Details
-
Bug
-
Status: Open
-
Major
-
Resolution: Unresolved
-
None
-
None
-
None
Description
Currently we found an issue that many localizers of completed containers were launched and exhausted memory/cpu of that machine after NM restarted, these containers were all failed and completed when localizing on a non-existed local directory which is caused by another problem, but their final states weren't recorded in NM state store.
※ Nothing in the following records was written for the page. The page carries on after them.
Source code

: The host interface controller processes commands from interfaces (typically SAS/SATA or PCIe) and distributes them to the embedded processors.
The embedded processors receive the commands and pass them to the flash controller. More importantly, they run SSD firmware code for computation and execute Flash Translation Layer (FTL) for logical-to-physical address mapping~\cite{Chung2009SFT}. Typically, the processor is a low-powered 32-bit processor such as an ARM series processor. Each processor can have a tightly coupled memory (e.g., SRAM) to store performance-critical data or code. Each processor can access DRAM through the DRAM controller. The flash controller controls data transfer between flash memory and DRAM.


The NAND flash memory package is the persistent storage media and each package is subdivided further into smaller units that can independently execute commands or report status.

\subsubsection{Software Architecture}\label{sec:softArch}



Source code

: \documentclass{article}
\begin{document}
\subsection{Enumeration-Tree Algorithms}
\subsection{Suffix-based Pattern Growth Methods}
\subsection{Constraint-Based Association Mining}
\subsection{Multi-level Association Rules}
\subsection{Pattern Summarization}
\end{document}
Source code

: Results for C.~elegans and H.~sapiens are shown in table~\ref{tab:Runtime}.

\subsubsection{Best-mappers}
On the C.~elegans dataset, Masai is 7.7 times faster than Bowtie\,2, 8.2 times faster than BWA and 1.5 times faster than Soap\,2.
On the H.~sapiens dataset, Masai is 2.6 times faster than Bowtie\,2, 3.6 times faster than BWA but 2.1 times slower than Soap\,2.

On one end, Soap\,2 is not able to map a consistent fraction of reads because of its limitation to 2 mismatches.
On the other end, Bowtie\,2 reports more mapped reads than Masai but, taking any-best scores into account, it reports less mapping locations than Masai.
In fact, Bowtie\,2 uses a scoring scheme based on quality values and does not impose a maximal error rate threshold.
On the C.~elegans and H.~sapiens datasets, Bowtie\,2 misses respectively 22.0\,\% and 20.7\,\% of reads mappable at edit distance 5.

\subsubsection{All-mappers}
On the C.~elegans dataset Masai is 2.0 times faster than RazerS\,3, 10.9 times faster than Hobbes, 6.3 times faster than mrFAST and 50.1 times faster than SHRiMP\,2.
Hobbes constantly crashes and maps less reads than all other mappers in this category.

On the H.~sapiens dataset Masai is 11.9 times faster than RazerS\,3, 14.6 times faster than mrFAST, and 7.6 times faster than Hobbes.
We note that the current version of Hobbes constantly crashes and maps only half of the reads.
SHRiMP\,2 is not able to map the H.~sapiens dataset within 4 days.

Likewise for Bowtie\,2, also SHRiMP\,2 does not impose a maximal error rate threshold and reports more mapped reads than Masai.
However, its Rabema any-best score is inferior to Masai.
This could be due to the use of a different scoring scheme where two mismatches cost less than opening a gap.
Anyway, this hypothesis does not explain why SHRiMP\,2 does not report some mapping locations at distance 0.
The process flow of a fail-to-localize container is as follow:
ResourceLocalizationService$LocalizerRunner#run -> ContainerImpl$ResourceFailedTransition#transition handle LOCALIZING -> LOCALIZATION_FAILED upon RESOURCE_FAILED dispatch LocalizationEventType.CLEANUP_CONTAINER_RESOURCES -> ResourceLocalizationService#handleCleanupContainerResources handle CLEANUP_CONTAINER_RESOURCES dispatch ContainerEventType.CONTAINER_RESOURCES_CLEANEDUP -> ContainerImpl$LocalizationFailedToDoneTransition#transition handle LOCALIZATION_FAILED -> DONE upon CONTAINER_RESOURCES_CLEANEDUP
There's no update for state store in this flow now, which is required to avoid unnecessary localizations after NM restarts.